We explore two ways of incorporating information from 3D foundation models:
Explicitly: Using the generated points clouds from 3D foundation models

- 3D diffusion Policy (DP3) uses ground truth point cloud for simulated data and depth cameras to get point clouds for real world data.
- We modify this setup by integrating VGGT, which can utilize multi-view RGB images to generate a point cloud representation of the scene.
- The resulting point cloud is subsequently fed into the DP3 point cloud encoder.
- The encoder produces a compact 3D representation, which serves as input to the manipulation policy.

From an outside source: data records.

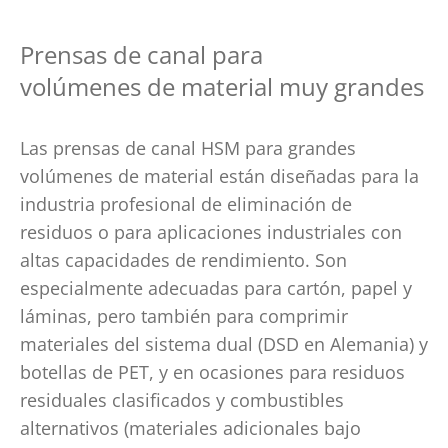
Prensas de canal para
volúmenes de material muy grandes
Las prensas de canal HSM para grandes
volúmenes de material están diseñadas para la
industria profesional de eliminación de
residuos o para aplicaciones industriales con
altas capacidades de rendimiento. Son
especialmente adecuadas para cartón, papel y
láminas, pero también para comprimir
materiales del sistema dual (DSD en Alemania) y
botellas de PET, y en ocasiones para residuos
residuales clasificados y combustibles
alternativos (materiales adicionales bajo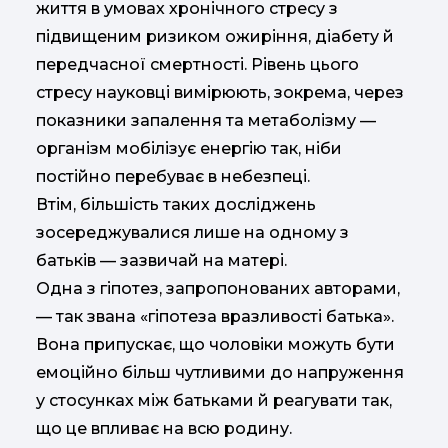
життя в умовах хронічного стресу з
підвищеним ризиком ожиріння, діабету й
передчасної смертності. Рівень цього
стресу науковці вимірюють, зокрема, через
показники запалення та метаболізму —
організм мобілізує енергію так, ніби
постійно перебуває в небезпеці.
Втім, більшість таких досліджень
зосереджувалися лише на одному з
батьків — зазвичай на матері.
Одна з гіпотез, запропонованих авторами,
— так звана «гіпотеза вразливості батька».
Вона припускає, що чоловіки можуть бути
емоційно більш чутливими до напруження
у стосунках між батьками й реагувати так,
що це впливає на всю родину.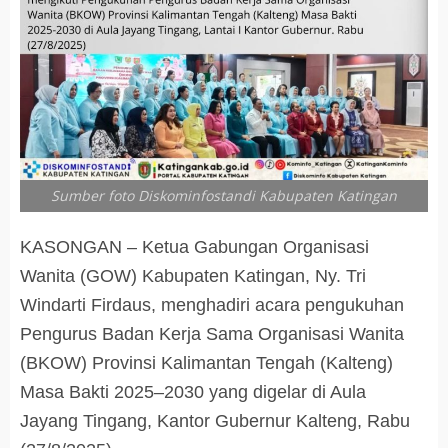
Sumber foto Diskominfostandi Kabupaten Katingan
KASONGAN – Ketua Gabungan Organisasi
Wanita (GOW) Kabupaten Katingan, Ny. Tri
Windarti Firdaus, menghadiri acara pengukuhan
Pengurus Badan Kerja Sama Organisasi Wanita
(BKOW) Provinsi Kalimantan Tengah (Kalteng)
Masa Bakti 2025–2030 yang digelar di Aula
Jayang Tingang, Kantor Gubernur Kalteng, Rabu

Implicitly: Using extracted features from 3D foundation models

- Instead of using a point cloud as input to the DP3 point cloud encoder to generate a compact 3D representation, we use features extracted from VGGT.
- We experiment with various bottlenecking strategies to downsample the VGGT features into a compact 3D representation.
References
[1] Ze, Yanjie, et al. “3d diffusion policy: Generalizable visuomotor policy learning via simple 3d representations.” arXiv preprint arXiv:2403.03954 (2024).